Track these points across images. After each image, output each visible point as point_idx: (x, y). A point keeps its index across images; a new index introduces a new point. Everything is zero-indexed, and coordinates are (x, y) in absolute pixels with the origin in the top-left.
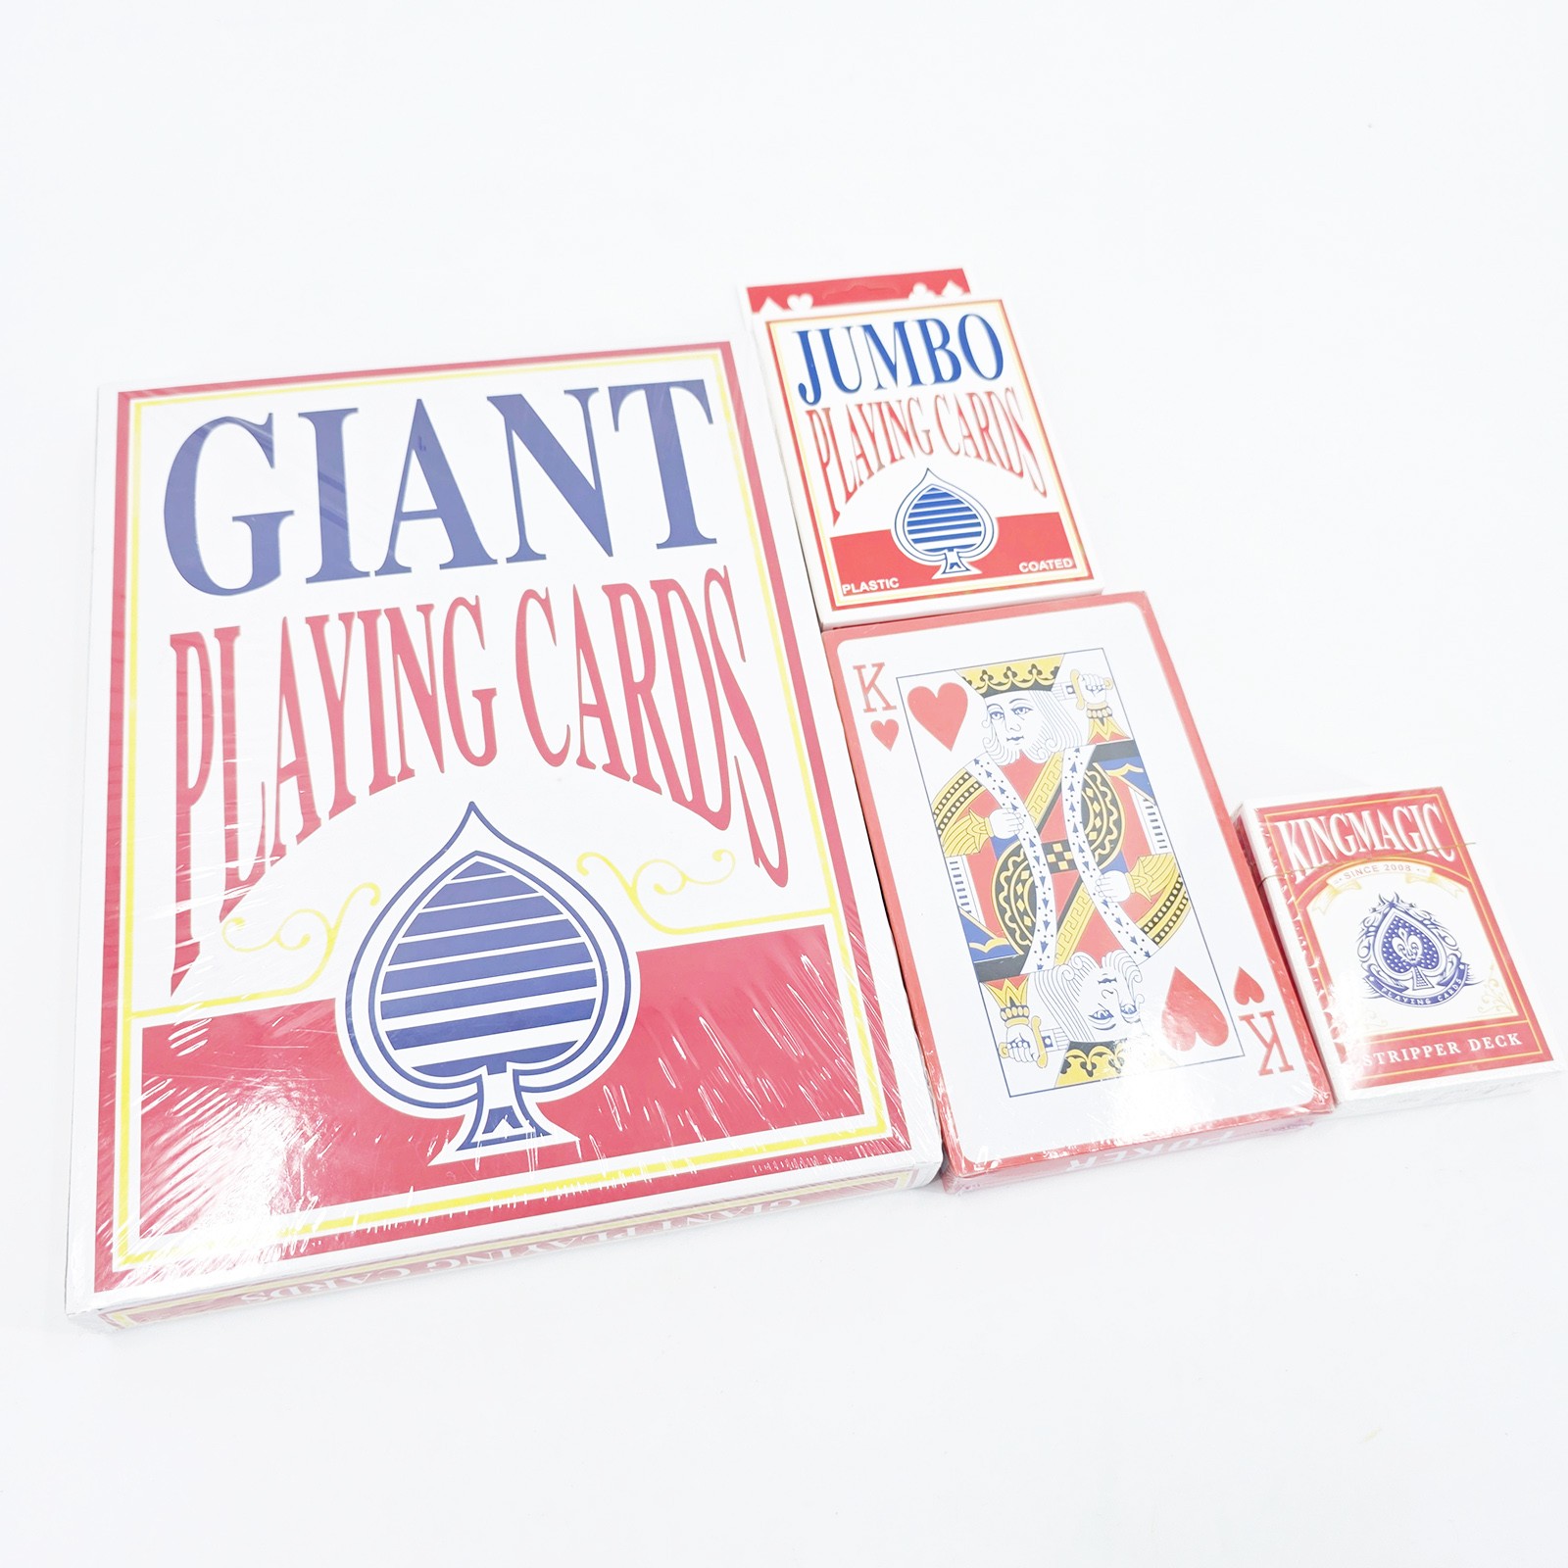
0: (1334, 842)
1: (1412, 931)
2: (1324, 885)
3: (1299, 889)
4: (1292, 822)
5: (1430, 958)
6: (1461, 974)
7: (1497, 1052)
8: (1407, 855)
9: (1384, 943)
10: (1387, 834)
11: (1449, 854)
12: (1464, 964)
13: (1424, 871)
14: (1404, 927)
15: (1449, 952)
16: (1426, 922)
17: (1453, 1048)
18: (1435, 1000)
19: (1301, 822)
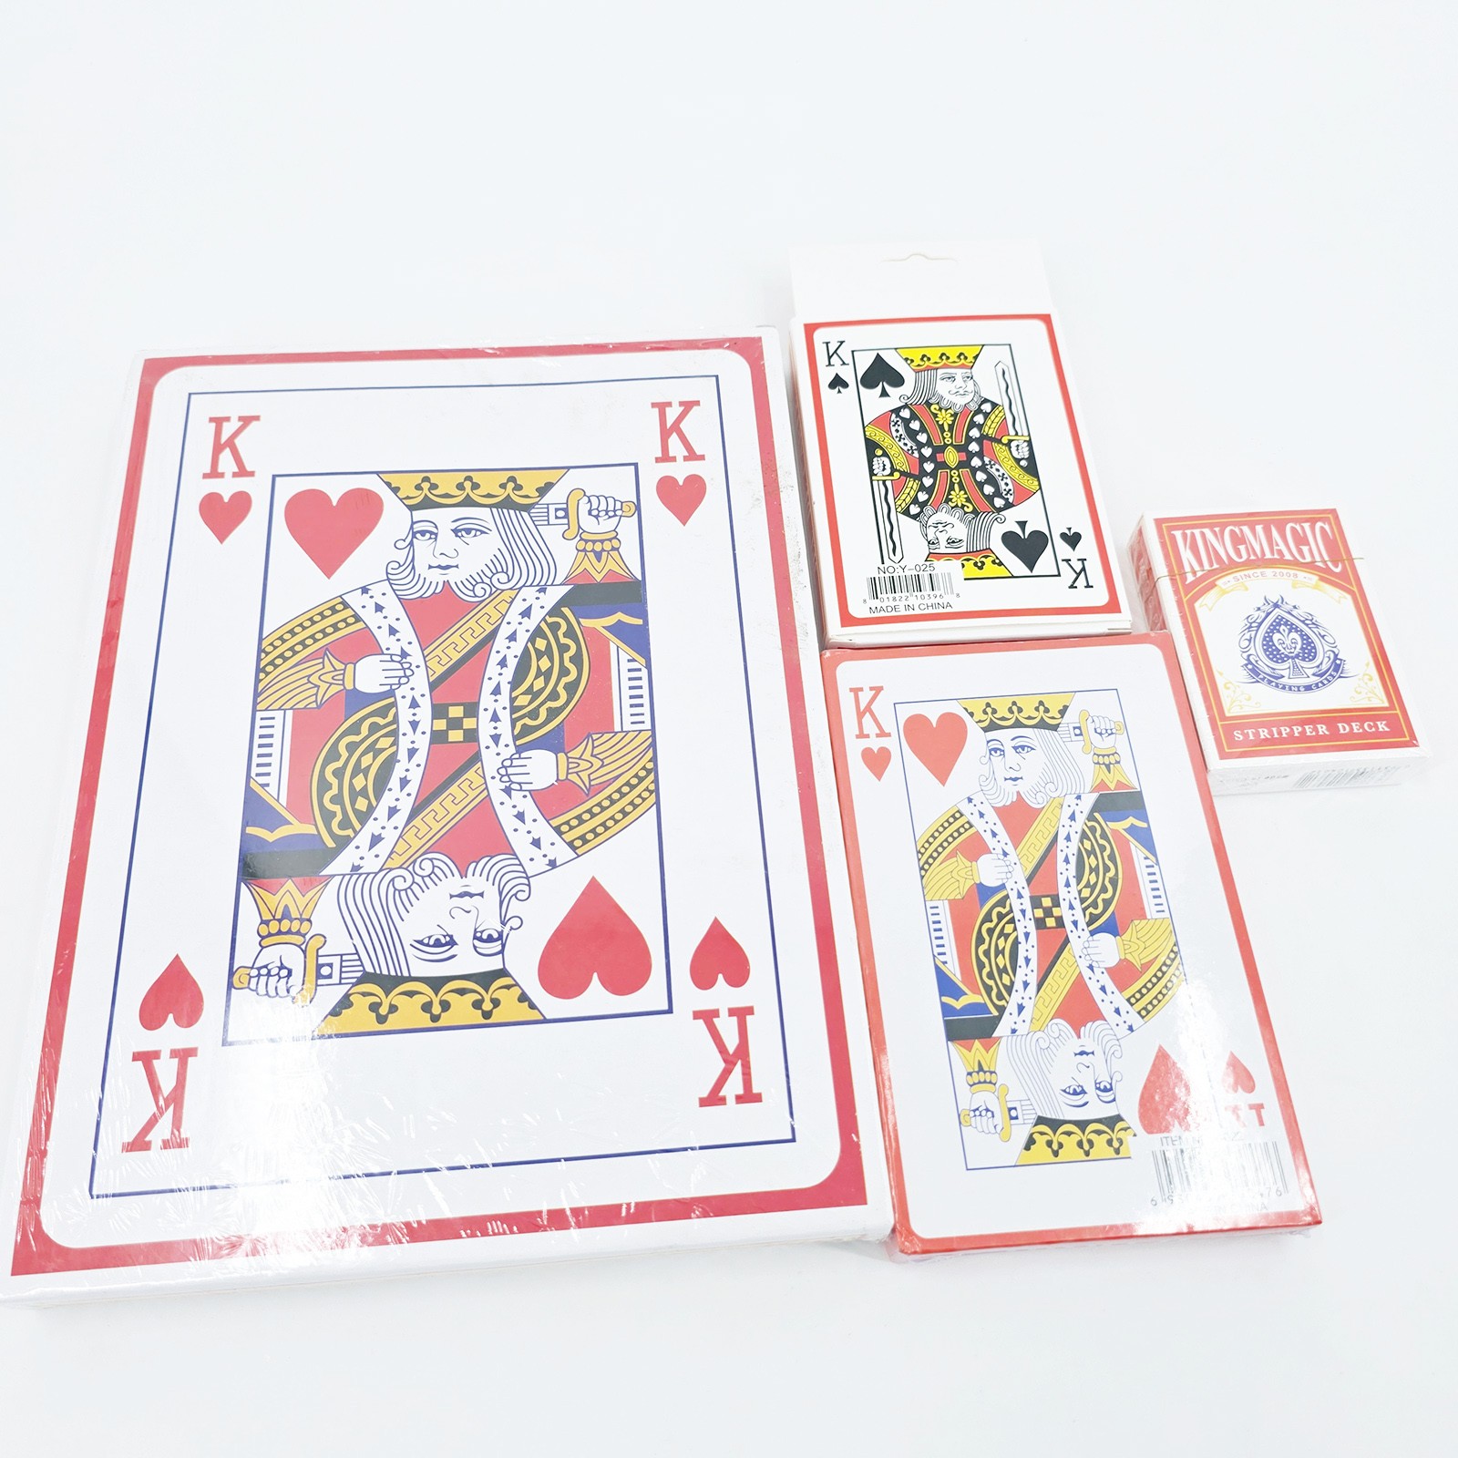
0: (1225, 548)
1: (1293, 628)
2: (1213, 585)
3: (1188, 588)
4: (1188, 532)
5: (1308, 651)
6: (1337, 668)
7: (1365, 735)
8: (1295, 564)
9: (1265, 637)
10: (1277, 545)
11: (1337, 567)
12: (1341, 660)
13: (1310, 579)
14: (1286, 624)
15: (1327, 648)
16: (1307, 622)
17: (1322, 729)
18: (1308, 688)
19: (1197, 532)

----------

- TASK STATEMENT:
From the listing above, repeat exactly the lines starting at the line that includes "4: (1292, 822)" and ending at the line that includes "18: (1435, 1000)", with nothing outside that span.

- ANSWER SECTION:
4: (1292, 822)
5: (1430, 958)
6: (1461, 974)
7: (1497, 1052)
8: (1407, 855)
9: (1384, 943)
10: (1387, 834)
11: (1449, 854)
12: (1464, 964)
13: (1424, 871)
14: (1404, 927)
15: (1449, 952)
16: (1426, 922)
17: (1453, 1048)
18: (1435, 1000)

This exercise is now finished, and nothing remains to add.